** TASK **
Your task is to return all of the entries below exactly, leaving out each picture.

Segment Start: SUPPLIED DATA

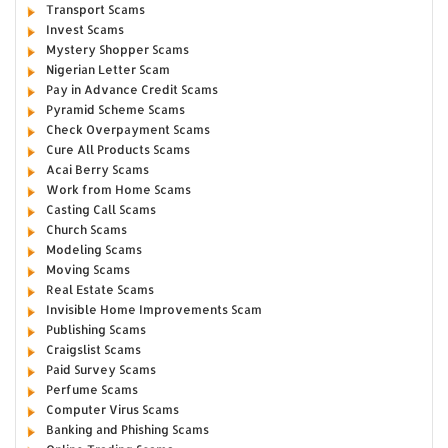
Transport Scams
Invest Scams
Mystery Shopper Scams
Nigerian Letter Scam
Pay in Advance Credit Scams
Pyramid Scheme Scams
Check Overpayment Scams
Cure All Products Scams
Acai Berry Scams
Work from Home Scams
Casting Call Scams
Church Scams
Modeling Scams
Moving Scams
Real Estate Scams
Invisible Home Improvements Scam
Publishing Scams
Craigslist Scams
Paid Survey Scams
Perfume Scams
Computer Virus Scams
Banking and Phishing Scams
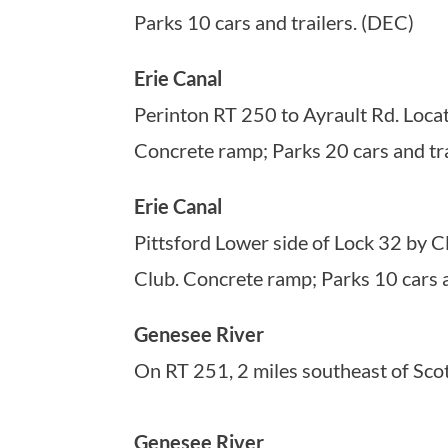
Parks 10 cars and trailers. (DEC)
Erie Canal
Perinton RT 250 to Ayrault Rd. Locat
Concrete ramp; Parks 20 cars and tra
Erie Canal
Pittsford Lower side of Lock 32 by C
Club. Concrete ramp; Parks 10 cars a
Genesee River
On RT 251, 2 miles southeast of Scot
Genesee River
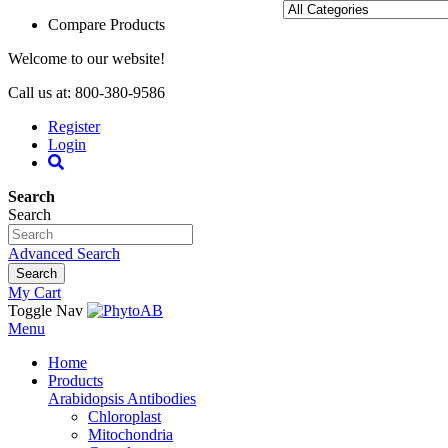
Compare Products
Welcome to our website!
Call us at: 800-380-9586
Register
Login
Search
Search
Advanced Search
Search
My Cart
Toggle Nav
Menu
Home
Products
Arabidopsis Antibodies
Chloroplast
Mitochondria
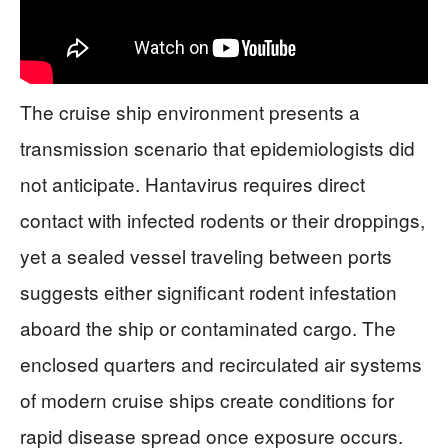
The cruise ship environment presents a
transmission scenario that epidemiologists did
not anticipate. Hantavirus requires direct
contact with infected rodents or their droppings,
yet a sealed vessel traveling between ports
suggests either significant rodent infestation
aboard the ship or contaminated cargo. The
enclosed quarters and recirculated air systems
of modern cruise ships create conditions for
rapid disease spread once exposure occurs.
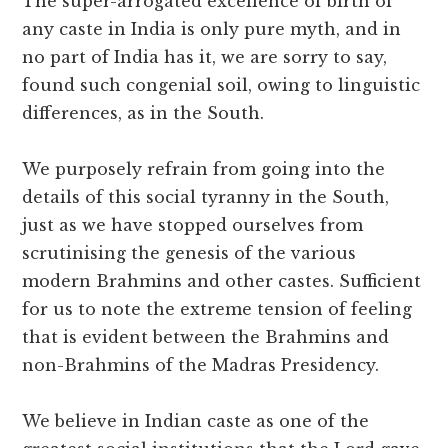
The super-arrogated excellence of birth of
any caste in India is only pure myth, and in
no part of India has it, we are sorry to say,
found such congenial soil, owing to linguistic
differences, as in the South.
We purposely refrain from going into the
details of this social tyranny in the South,
just as we have stopped ourselves from
scrutinising the genesis of the various
modern Brahmins and other castes. Sufficient
for us to note the extreme tension of feeling
that is evident between the Brahmins and
non-Brahmins of the Madras Presidency.
We believe in Indian caste as one of the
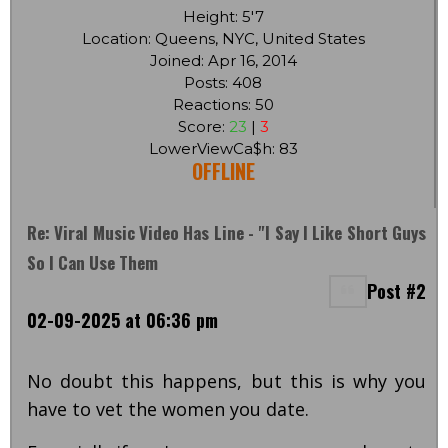
Height: 5'7
Location: Queens, NYC, United States
Joined: Apr 16, 2014
Posts: 408
Reactions: 50
Score:
23
|
3
LowerViewCa$h: 83
OFFLINE
Re: Viral Music Video Has Line - "I Say I Like Short Guys
So I Can Use Them
Post #2
02-09-2025 at 06:36 pm
No doubt this happens, but this is why you
have to vet the women you date.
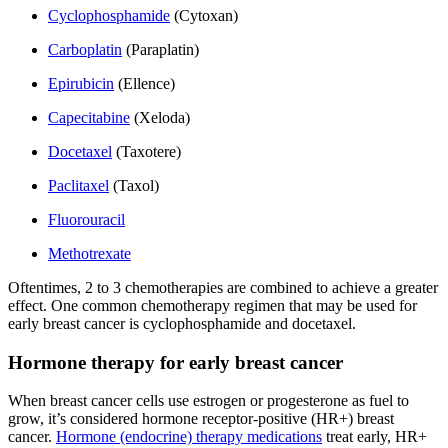
Cyclophosphamide
(Cytoxan)
Carboplatin
(Paraplatin)
Epirubicin
(Ellence)
Capecitabine
(Xeloda)
Docetaxel
(Taxotere)
Paclitaxel
(Taxol)
Fluorouracil
Methotrexate
Oftentimes, 2 to 3 chemotherapies are combined to achieve a greater
effect. One common chemotherapy regimen that may be used for
early breast cancer is cyclophosphamide and docetaxel.
Hormone therapy for early breast cancer
When breast cancer cells use estrogen or progesterone as fuel to
grow, it’s considered hormone receptor-positive (HR+) breast
cancer.
Hormone (endocrine) therapy medications
treat early, HR+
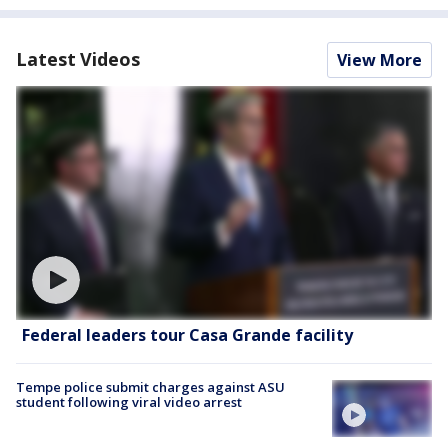
Latest Videos
View More
Federal leaders tour Casa Grande facility
Tempe police submit charges against ASU
student following viral video arrest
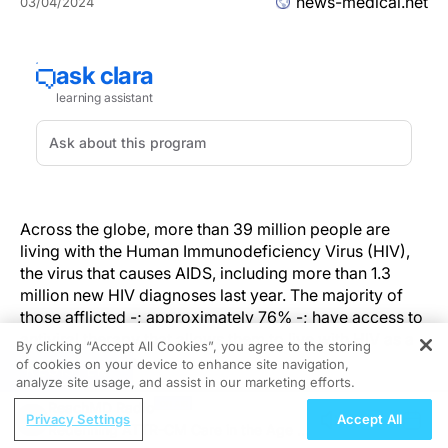
news-medical.net
03/04/2024
Across the globe, more than 39 million people are
living with the Human Immunodeficiency Virus (HIV),
the virus that causes AIDS, including more than 1.3
million new HIV diagnoses last year. The majority of
those afflicted -; approximately 76% -; have access to
antiviral therapy that allows them to live with HIV as a
By clicking “Accept All Cookies”, you agree to the storing
chronic disease.
of cookies on your device to enhance site navigation,
REGISTER
analyze site usage, and assist in our marketing efforts.
Sharilyn Almodóvar, Ph.D., from the Department of
ReachMD Radio
Privacy Settings
Accept All
Immunology and Molecular Microbiology at the Texas
Redefining ATTR-CM Care in the Age of
Tech University Health Sciences Center (TTUHSC)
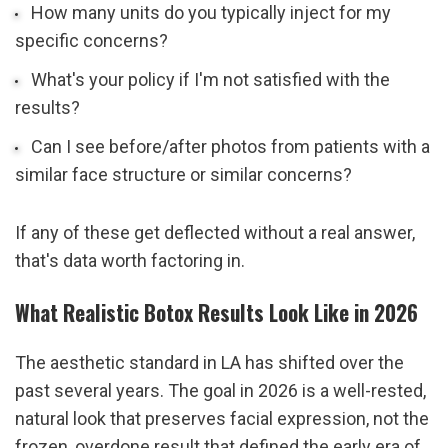
How many units do you typically inject for my 
specific concerns?
What's your policy if I'm not satisfied with the 
results?
Can I see before/after photos from patients with a 
similar face structure or similar concerns?
If any of these get deflected without a real answer, 
that's data worth factoring in.
What Realistic Botox Results Look Like in 2026
The aesthetic standard in LA has shifted over the 
past several years. The goal in 2026 is a well-rested, 
natural look that preserves facial expression, not the 
frozen, overdone result that defined the early era of 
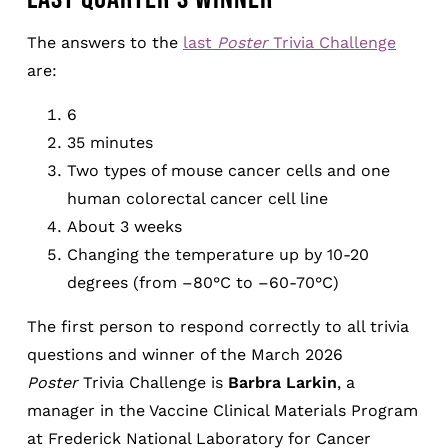
The answers to the
last
Poster
Trivia Challenge
are:
6
35 minutes
Two types of mouse cancer cells and one
human colorectal cancer cell line
About 3 weeks
Changing the temperature up by 10-20
degrees (from –80°C to –60-70°C)
The first person to respond correctly to all trivia
questions and winner of the March 2026
Poster
Trivia Challenge is
Barbra Larkin
, a
manager in the Vaccine Clinical Materials Program
at Frederick National Laboratory for Cancer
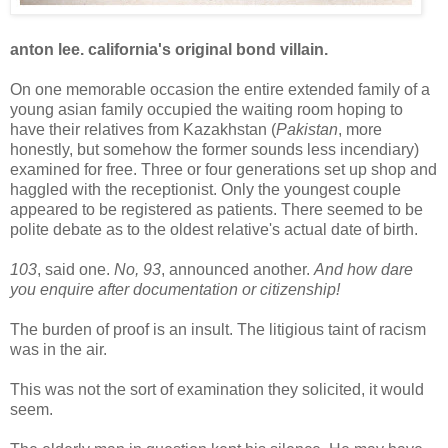
anton lee. california's original bond villain.
On one memorable occasion the entire extended family of a
young asian family occupied the waiting room hoping to
have their relatives from Kazakhstan (
Pakistan
, more
honestly, but somehow the former sounds less incendiary)
examined for free. Three or four generations set up shop and
haggled with the receptionist. Only the youngest couple
appeared to be registered as patients. There seemed to be
polite debate as to the oldest relative's actual date of birth.
103
, said one.
No, 93
, announced another.
And how dare
you enquire after documentation or citizenship!
The burden of proof is an insult. The litigious taint of racism
was in the air.
This was not the sort of examination they solicited, it would
seem.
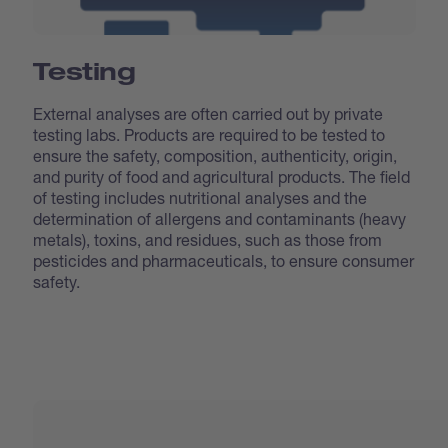
Testing
External analyses are often carried out by private
testing labs. Products are required to be tested to
ensure the safety, composition, authenticity, origin,
and purity of food and agricultural products. The field
of testing includes nutritional analyses and the
determination of allergens and contaminants (heavy
metals), toxins, and residues, such as those from
pesticides and pharmaceuticals, to ensure consumer
safety.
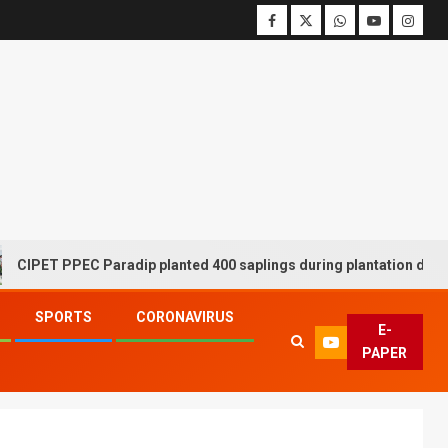
ET PPEC Paradip planted 400 saplings during plantation drive wee
SPORTS
CORONAVIRUS
E-
PAPER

Segment End: SUPPLIED DATA

** TASK OUTPUT **
Transport Scams
Invest Scams
Mystery Shopper Scams
Nigerian Letter Scam
Pay in Advance Credit Scams
Pyramid Scheme Scams
Check Overpayment Scams
Cure All Products Scams
Acai Berry Scams
Work from Home Scams
Casting Call Scams
Church Scams
Modeling Scams
Moving Scams
Real Estate Scams
Invisible Home Improvements Scam
Publishing Scams
Craigslist Scams
Paid Survey Scams
Perfume Scams
Computer Virus Scams
Banking and Phishing Scams
Parks 10 cars and trailers. (DEC)
Erie Canal
Perinton RT 250 to Ayrault Rd. Locat
Concrete ramp; Parks 20 cars and tra
Erie Canal
Pittsford Lower side of Lock 32 by C
Club. Concrete ramp; Parks 10 cars a
Genesee River
On RT 251, 2 miles southeast of Scot
Genesee River
Compare Products
Welcome to our website!
Call us at: 800-380-9586
Register
Login
Search
Search
Advanced Search
Search
My Cart
Toggle Nav
Menu
Home
Products
Arabidopsis Antibodies
Chloroplast
Mitochondria
The cruise ship environment presents a
transmission scenario that epidemiologists did
not anticipate. Hantavirus requires direct
contact with infected rodents or their droppings,
yet a sealed vessel traveling between ports
suggests either significant rodent infestation
aboard the ship or contaminated cargo. The
enclosed quarters and recirculated air systems
of modern cruise ships create conditions for
rapid disease spread once exposure occurs.
The super-arrogated excellence of birth of
any caste in India is only pure myth, and in
no part of India has it, we are sorry to say,
found such congenial soil, owing to linguistic
differences, as in the South.
We purposely refrain from going into the
details of this social tyranny in the South,
just as we have stopped ourselves from
scrutinising the genesis of the various
modern Brahmins and other castes. Sufficient
for us to note the extreme tension of feeling
that is evident between the Brahmins and
non-Brahmins of the Madras Presidency.
We believe in Indian caste as one of the
Height: 5'7
Location: Queens, NYC, United States
Joined: Apr 16, 2014
Posts: 408
Reactions: 50
Score:
23
|
3
LowerViewCa$h: 83
OFFLINE
Re: Viral Music Video Has Line - "I Say I Like Short Guys
So I Can Use Them
Post #2
02-09-2025 at 06:36 pm
No doubt this happens, but this is why you
have to vet the women you date.
Cyclophosphamide
(Cytoxan)
Carboplatin
(Paraplatin)
Epirubicin
(Ellence)
Capecitabine
(Xeloda)
Docetaxel
(Taxotere)
Paclitaxel
(Taxol)
Fluorouracil
Methotrexate
Oftentimes, 2 to 3 chemotherapies are combined to achieve a greater
effect. One common chemotherapy regimen that may be used for
early breast cancer is cyclophosphamide and docetaxel.
Hormone therapy for early breast cancer
When breast cancer cells use estrogen or progesterone as fuel to
grow, it’s considered hormone receptor-positive (HR+) breast
cancer.
Hormone (endocrine) therapy medications
treat early, HR+
Latest Videos
View More
Federal leaders tour Casa Grande facility
Tempe police submit charges against ASU
student following viral video arrest
news-medical.net
03/04/2024
Across the globe, more than 39 million people are
living with the Human Immunodeficiency Virus (HIV),
the virus that causes AIDS, including more than 1.3
million new HIV diagnoses last year. The majority of
those afflicted -; approximately 76% -; have access to
antiviral therapy that allows them to live with HIV as a
By clicking “Accept All Cookies”, you agree to the storing
chronic disease.
of cookies on your device to enhance site navigation,
REGISTER
analyze site usage, and assist in our marketing efforts.
Sharilyn Almodóvar, Ph.D., from the Department of
ReachMD Radio
Privacy Settings
Accept All
Immunology and Molecular Microbiology at the Texas
Redefining ATTR-CM Care in the Age of
Tech University Health Sciences Center (TTUHSC)
How many units do you typically inject for my 
specific concerns?
What's your policy if I'm not satisfied with the 
results?
Can I see before/after photos from patients with a 
similar face structure or similar concerns?
If any of these get deflected without a real answer, 
that's data worth factoring in.
What Realistic Botox Results Look Like in 2026
The aesthetic standard in LA has shifted over the 
past several years. The goal in 2026 is a well-rested, 
natural look that preserves facial expression, not the 
frozen, overdone result that defined the early era of 
The answers to the
last
Poster
Trivia Challenge
are:
6
35 minutes
Two types of mouse cancer cells and one
human colorectal cancer cell line
About 3 weeks
Changing the temperature up by 10-20
degrees (from –80°C to –60-70°C)
The first person to respond correctly to all trivia
questions and winner of the March 2026
Poster
Trivia Challenge is
Barbra Larkin
, a
manager in the Vaccine Clinical Materials Program
at Frederick National Laboratory for Cancer
anton lee. california's original bond villain.
On one memorable occasion the entire extended family of a
young asian family occupied the waiting room hoping to
have their relatives from Kazakhstan (
Pakistan
, more
honestly, but somehow the former sounds less incendiary)
examined for free. Three or four generations set up shop and
haggled with the receptionist. Only the youngest couple
appeared to be registered as patients. There seemed to be
polite debate as to the oldest relative's actual date of birth.
103
, said one.
No, 93
, announced another.
And how dare
you enquire after documentation or citizenship!
The burden of proof is an insult. The litigious taint of racism
was in the air.
This was not the sort of examination they solicited, it would
seem.
Testing
External analyses are often carried out by private
testing labs. Products are required to be tested to
ensure the safety, composition, authenticity, origin,
and purity of food and agricultural products. The field
of testing includes nutritional analyses and the
determination of allergens and contaminants (heavy
metals), toxins, and residues, such as those from
pesticides and pharmaceuticals, to ensure consumer
safety.
ET PPEC Paradip planted 400 saplings during plantation drive wee
SPORTS
CORONAVIRUS
E-
PAPER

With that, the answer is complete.